Mexican judge orders cancellation of Nextel’s 1700MHZ licence

17 Nov 2011

A Mexican judge has reportedly ordered the Secretario de Comunicaciones y Transportes (SCT) to revoke the mobile concession awarded to Nextel de Mexico in October 2010, according to the European Pressphoto Agency.

As noted in TeleGeography’s GlobalComms Database, in June 2010 it was announced that a joint venture between Nextel and Mexican media giant Televisa had successfully bid MXN48.3 million (USD3.82 million) for one 10MHz block of 1900MHz spectrum, and later that same month the duo emerged as the sole bidder for the nationwide concession in 1700MHz spectrum auction, offering the minimum bid of MXN180.3 million for 30MHz in each of the country’s nine mobile operating regions.

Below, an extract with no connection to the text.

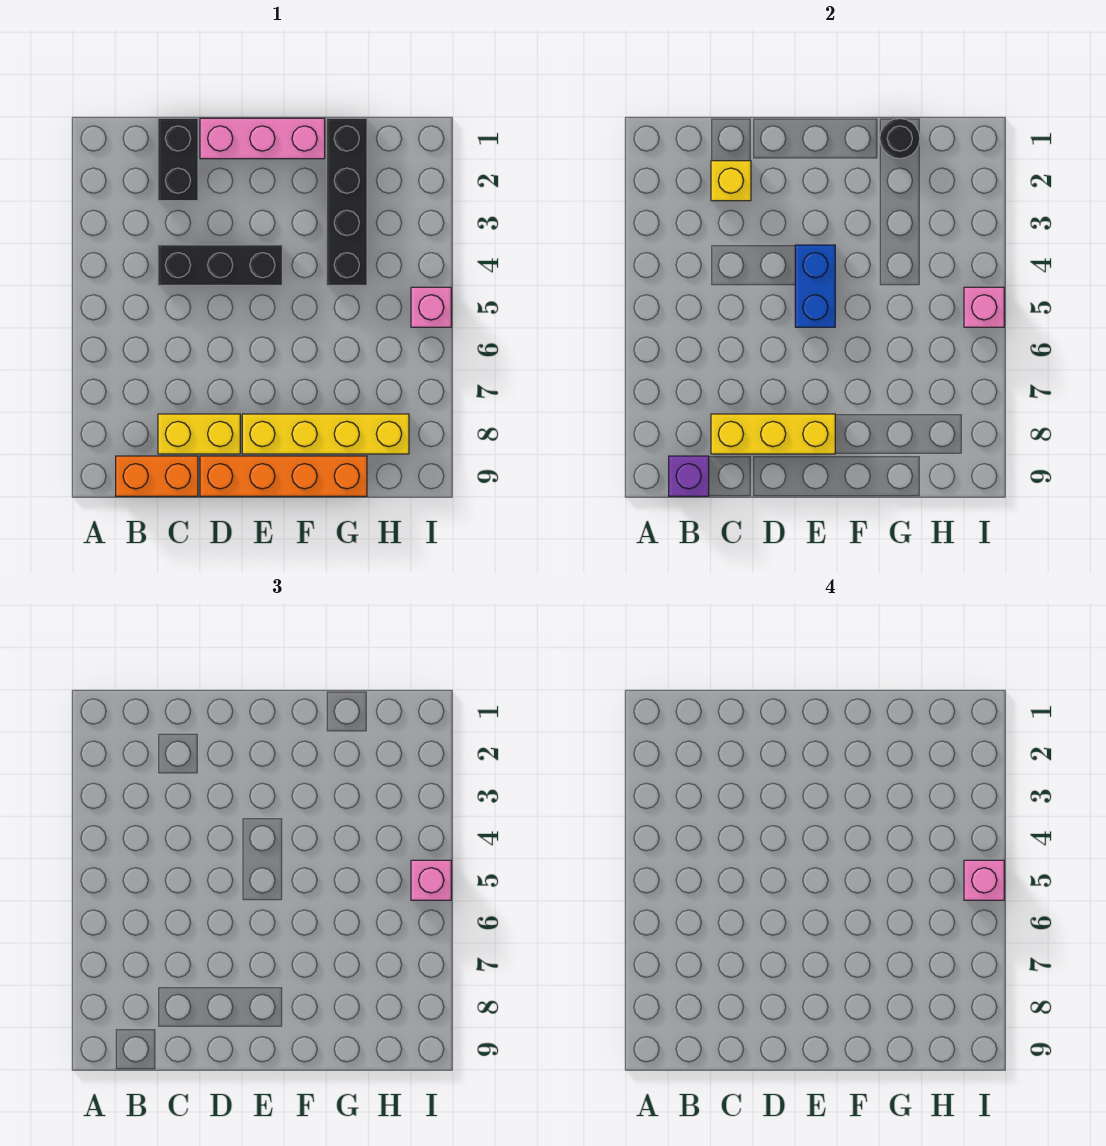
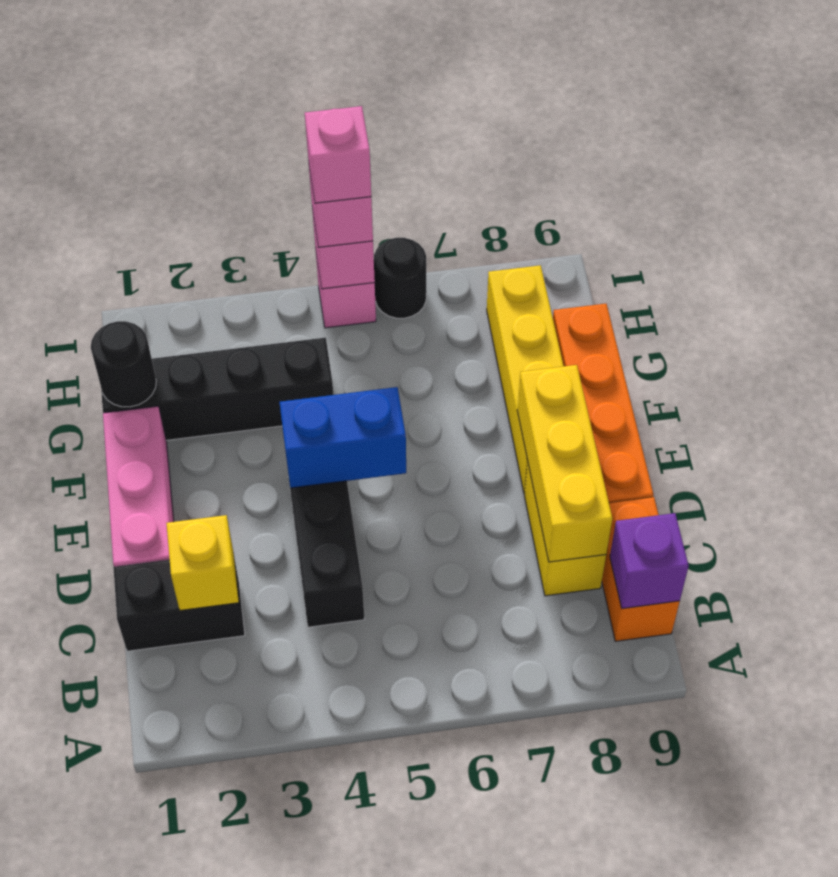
none -> black 1x1 round brick [374,238,426,318]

Political pressure to overturn the result quickly emerged however, with calls for the Comision Federal de Telecomunicaciones (Cofetel) to reject Televisa and Nextel’s bid, but the regulator formally announced the closure of the auctions in August 2010, with the Televisa/Nextel JV given 45 days to make full payment for its concessions. The following month though it was reported that a court ruling was preventing the SCT from allocating the new licensee the wireless spectrum it had been awarded, following a number of legal challenges to spectrum award, including one by Grupo Iusacell which sought to block the sale on the grounds that the JV was paying too little for the frequencies. The JV finally received its much-contested concessions in early October 2010, only for reports just a few weeks later to suggest that Televisa was to back out of the agreement to acquire a stake in Nextel; such rumours proved well founded, with the pair revealing that they had called off their previously announced joint venture later that same month.

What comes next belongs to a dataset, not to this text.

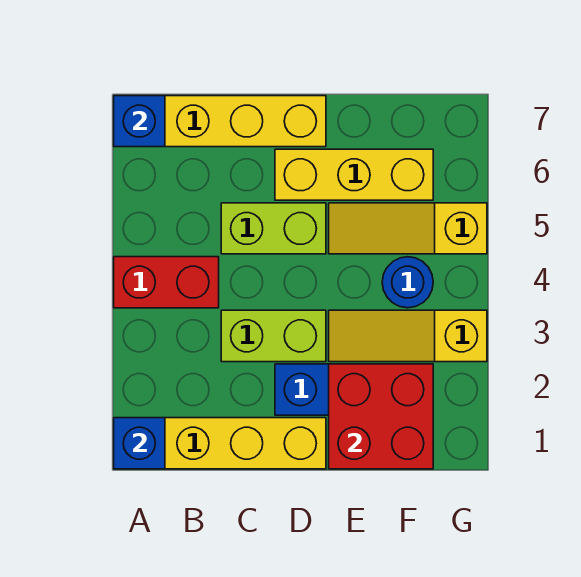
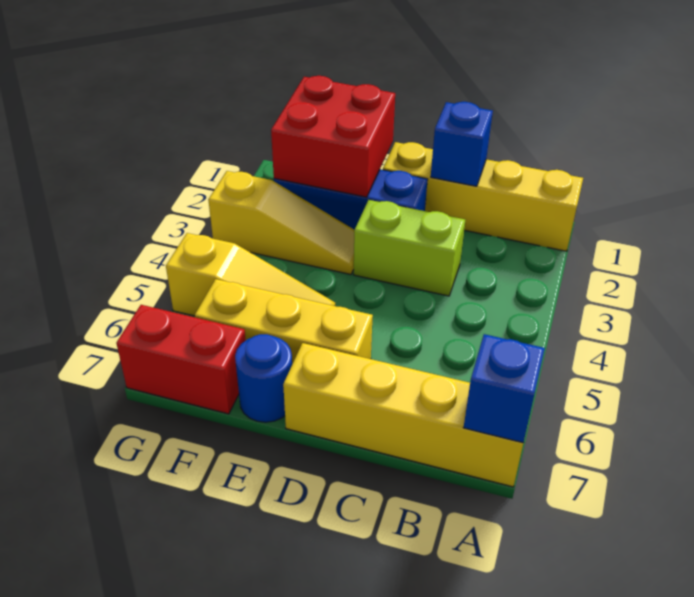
blue 1x1 brick [114,418,165,469] -> blue 1x1 brick moved to [431,102,493,186]
red 1x2 brick [114,257,219,308] -> red 1x2 brick moved to [116,305,246,414]
lime 1x2 brick [221,203,326,254] -> none
blue 1x1 round brick [382,257,433,308] -> blue 1x1 round brick moved to [235,334,292,422]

Second District Judge Alfredo Cid Garcia has, however, now ruled that the Nextel/Televisa JV violated bidding rules, and has ordered the SCT to nullify the award of the 1700MHz licence. According to the ruling, the regulator has been instructed to revoke the concession as it ‘did not stick to the law in the process and the delivery of concessions’, violating Article 134 of the Constitution in awarding the concession to the joint venture.

With the initial report noting that both the SCT and Nextel had ten days to appeal the matter, according to Cadena de Noticias Nextel has already taken such steps, with claims the telco’s lawyers have challenged the latest legal ruling. The appeal is now expected to be sent to an appellate court for resolution, but no timeframe for the conclusion of the matter has been suggested.